Interview Frequent: Talk about everything about HTTP caching

Interview Frequent: Talk about everything about HTTP caching

Speed, speed, and speed. If a website wants to provide a good experience, it must be displayed at the fastest speed in the first place. If MySQL query is slow, add a layer of redis for caching. If the website resources are slow to load, how to do it? Use HTTP cache.

HTTP caching has been around since HTTP/1.0 in order to reduce server pressure and speed up web page response.

Target of cache operation

HTTP caches can only store responses to GET requests and are powerless against other types of requests.

History of Cache Development

HTTP/1.0 proposed the concept of cache, namely strong cache Expires and negotiated cache Last-Modified. Later, HTTP/1.1 had a better solution, namely strong cache Cache-Control and negotiated cache ETag.

Why don't Expires and Last-Modified apply?

Expires is the expiration time, but the problem is that this time point is the server time. If there is a difference between the client time and the server time, it will be inaccurate. So Cache-Control is used instead, which indicates the expiration time, which is unambiguous.

Last-Modified is the last modification time, and the unit of time it can perceive is seconds. That is to say, if it is changed multiple times within 1 second, although the content file has changed, the display is still the previous one, which may be inaccurate. Therefore, ETag is used to mark resources through content to determine whether the resources have changed.

The following table is helpful for comparison and understanding:

Version Strong Cache Negotiation Cache HTTP/1.0 Expires Last-Modified HTTP/1.1 Cache-Control ETag.

Comparison of the two major cache types

The previous article introduced the cache types under different versions. At that time, there was a sentence about strong cache and negotiated cache, but no specific introduction. Now let's talk about these two cache types.

Strong Cache

Cache-Control

  • HTTP/1.1.
  • The cache is controlled by the expiration time. There are many corresponding fields, such as max-age. For example, Cache-Control: max-age=3600 means that the cache time is 3600 seconds and expires.
  • Cache request instructions: Cache-Control: max-age= Cache-Control: max-stale[=] Cache-Control: min-fresh= Cache-control: no-cache Cache-control: no-store Cache-control: no-transform Cache-control: only-if-cached.
  • Cache response directives: Cache-control: must-revalidate Cache-control: no-cache Cache-control: no-store Cache-control: no-transform Cache-control: public Cache-control: private Cache-control: proxy-revalidate Cache-Control: max-age= Cache-control: s-maxage=.
  • The key points are: Cache-control: no-cache Skip the current strong cache and send an HTTP request (if there is a negotiated cache identifier, directly enter the negotiated cache stage) The meaning of no-cache is the same as max-age=0, that is, skip the strong cache and force refresh Cache-control: no-store Do not use cache (including negotiated cache) Cache-Control: public, max-age=31536000 Generally used to cache static resources public: The response can be cached by intermediate proxies, CDN, etc. private: Dedicated to personal cache, intermediate proxies, CDN, etc. can cache this response max-age: The unit is seconds.
  • For more instructions, refer to the instruction list.

Expires

  • HTTP/1.0.
  • Syntax: Expires: .
  • That is, the expiration time, which exists in the response header returned by the server.
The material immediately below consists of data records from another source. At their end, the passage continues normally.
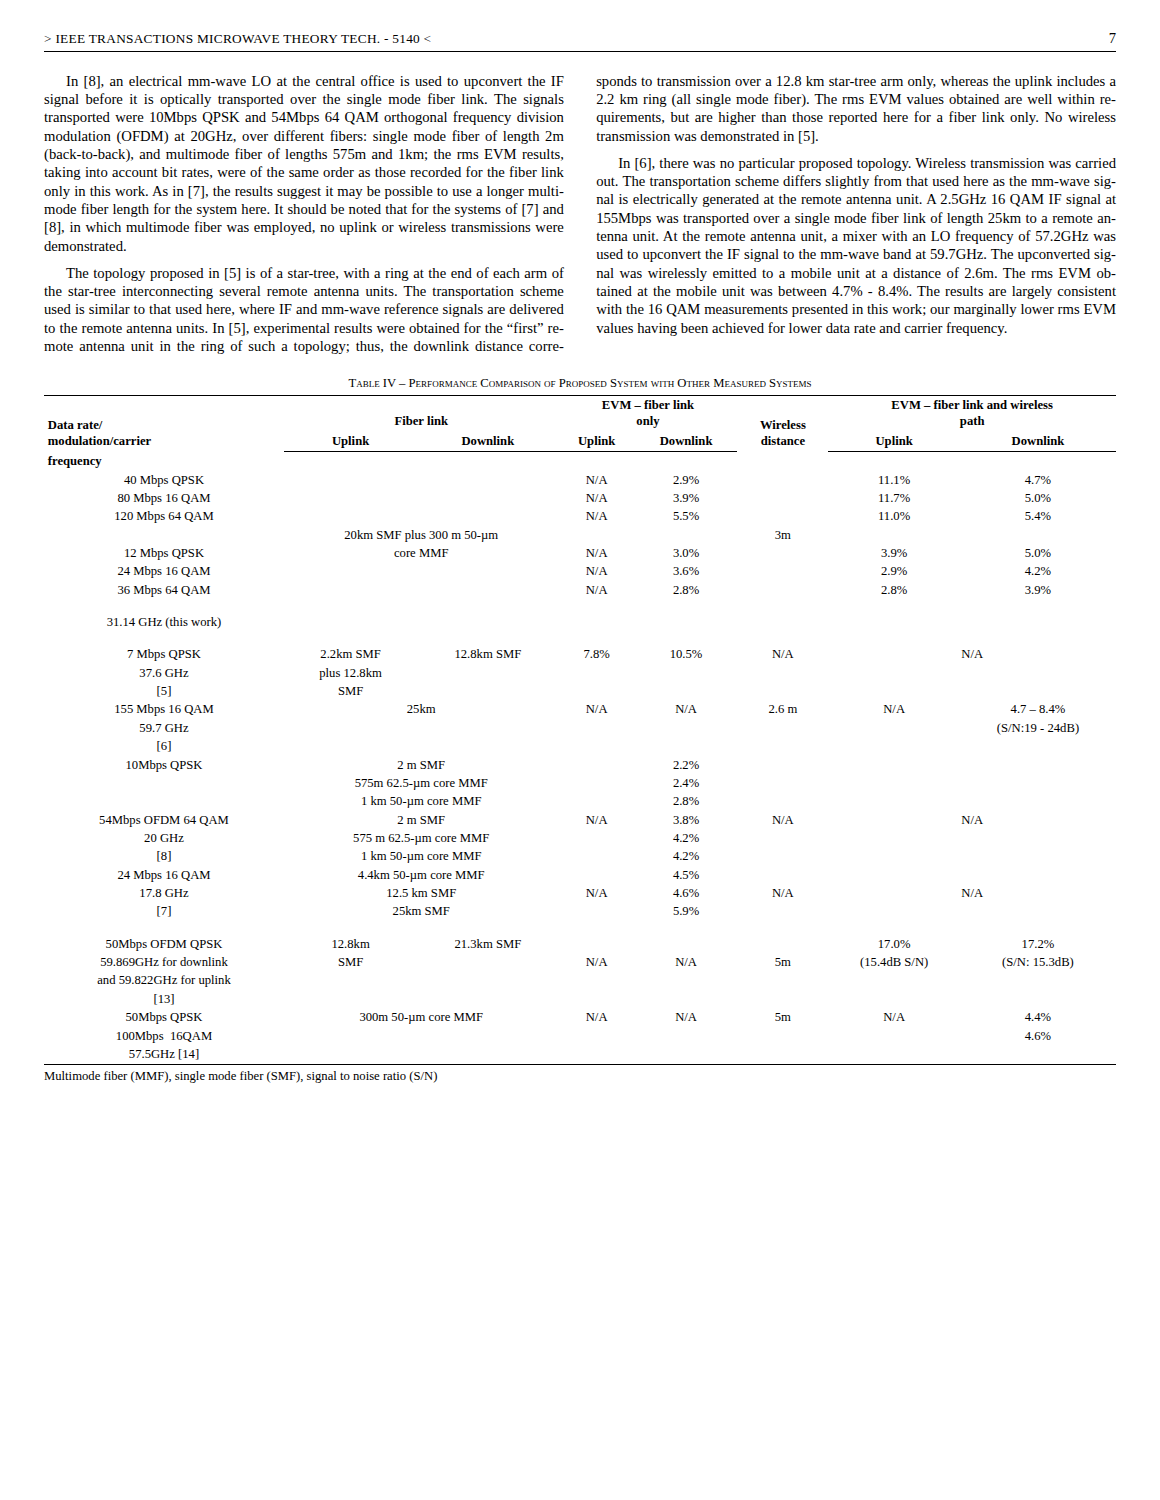> IEEE TRANSACTIONS MICROWAVE THEORY TECH. - 5140 <
7
In [8], an electrical mm-wave LO at the central office is used to upconvert the IF signal before it is optically transported over the single mode fiber link. The signals transported were 10Mbps QPSK and 54Mbps 64 QAM orthogonal frequency division modulation (OFDM) at 20GHz, over different fibers: single mode fiber of length 2m (back-to-back), and multimode fiber of lengths 575m and 1km; the rms EVM results, taking into account bit rates, were of the same order as those recorded for the fiber link only in this work. As in [7], the results suggest it may be possible to use a longer multimode fiber length for the system here. It should be noted that for the systems of [7] and [8], in which multimode fiber was employed, no uplink or wireless transmissions were demonstrated.
The topology proposed in [5] is of a star-tree, with a ring at the end of each arm of the star-tree interconnecting several remote antenna units. The transportation scheme used is similar to that used here, where IF and mm-wave reference signals are delivered to the remote antenna units. In [5], experimental results were obtained for the “first” remote antenna unit in the ring of such a topology; thus, the downlink distance corresponds to transmission over a 12.8 km star-tree arm only, whereas the uplink includes a 2.2 km ring (all single mode fiber). The rms EVM values obtained are well within requirements, but are higher than those reported here for a fiber link only. No wireless transmission was demonstrated in [5].
In [6], there was no particular proposed topology. Wireless transmission was carried out. The transportation scheme differs slightly from that used here as the mm-wave signal is electrically generated at the remote antenna unit. A 2.5GHz 16 QAM IF signal at 155Mbps was transported over a single mode fiber link of length 25km to a remote antenna unit. At the remote antenna unit, a mixer with an LO frequency of 57.2GHz was used to upconvert the IF signal to the mm-wave band at 59.7GHz. The upconverted signal was wirelessly emitted to a mobile unit at a distance of 2.6m. The rms EVM obtained at the mobile unit was between 4.7% - 8.4%. The results are largely consistent with the 16 QAM measurements presented in this work; our marginally lower rms EVM values having been achieved for lower data rate and carrier frequency.
Table IV – Performance Comparison of Proposed System with Other Measured Systems
| Data rate/ modulation/carrier | Fiber link | EVM – fiber link only | Wireless distance | EVM – fiber link and wireless path |
| --- | --- | --- | --- | --- |
| Uplink | Downlink | Uplink | Downlink | Uplink | Downlink |
| frequency | |
| 40 Mbps QPSK | | | N/A | 2.9% | | 11.1% | 4.7% |
| 80 Mbps 16 QAM | | | N/A | 3.9% | | 11.7% | 5.0% |
| 120 Mbps 64 QAM | | | N/A | 5.5% | | 11.0% | 5.4% |
| | 20km SMF plus 300 m 50-µm | | | 3m | | |
| 12 Mbps QPSK | core MMF | N/A | 3.0% | | 3.9% | 5.0% |
| 24 Mbps 16 QAM | | | N/A | 3.6% | | 2.9% | 4.2% |
| 36 Mbps 64 QAM | | | N/A | 2.8% | | 2.8% | 3.9% |
| 31.14 GHz (this work) | | | | | | | |
| 7 Mbps QPSK | 2.2km SMF | 12.8km SMF | 7.8% | 10.5% | N/A | N/A |
| 37.6 GHz | plus 12.8km | | | | | | |
| [5] | SMF | | | | | | |
| 155 Mbps 16 QAM | 25km | N/A | N/A | 2.6 m | N/A | 4.7 – 8.4% |
| 59.7 GHz | | | | | | | (S/N:19 - 24dB) |
| [6] | | | | | | | |
| 10Mbps QPSK | 2 m SMF | | 2.2% | | | |
| | 575m 62.5-µm core MMF | | 2.4% | | | |
| | 1 km 50-µm core MMF | | 2.8% | | | |
| 54Mbps OFDM 64 QAM | 2 m SMF | N/A | 3.8% | N/A | N/A |
| 20 GHz | 575 m 62.5-µm core MMF | | 4.2% | | | |
| [8] | 1 km 50-µm core MMF | | 4.2% | | | |
| 24 Mbps 16 QAM | 4.4km 50-µm core MMF | | 4.5% | | | |
| 17.8 GHz | 12.5 km SMF | N/A | 4.6% | N/A | N/A |
| [7] | 25km SMF | | 5.9% | | | |
| 50Mbps OFDM QPSK | 12.8km | 21.3km SMF | | | | 17.0% | 17.2% |
| 59.869GHz for downlink | SMF | | N/A | N/A | 5m | (15.4dB S/N) | (S/N: 15.3dB) |
| and 59.822GHz for uplink | | | | | | | |
| [13] | | | | | | | |
| 50Mbps QPSK | 300m 50-µm core MMF | N/A | N/A | 5m | N/A | 4.4% |
| 100Mbps 16QAM | | | | | | | 4.6% |
| 57.5GHz [14] | | | | | | | |
Multimode fiber (MMF), single mode fiber (SMF), signal to noise ratio (S/N)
Expires: Mon, 11 Apr 2022 06:57:18 GMT means that the resource will expire at 6:57 on April 11, 2022. If it expires, a request will be sent to the server.
  • If the "max-age" or "s-max-age" directive is set in the Cache-Control response header, the Expires header will be ignored.
  • Disadvantage: The server time and browser time may not be consistent.
  • For more instructions, refer to the instruction list.

Cache-Control VS Expires

  • Cache-Control is more precise than Expires.
  • When both exist, Cache-Control takes precedence over Expires.
  • Expires was proposed by HTTP/1.0 and has better browser compatibility. Cache-Control was proposed by HTTP/1.1 and can exist at the same time. When there is a browser that does not support Cache-Control, Expires will prevail.

Negotiation Cache

Negotiation cache needs to be used in conjunction with strong cache. The prerequisite for using negotiation cache is to set strong cache. Set Cache-Control: no-cache or pragma: no-cache or max-age=0 to tell the browser not to use strong cache.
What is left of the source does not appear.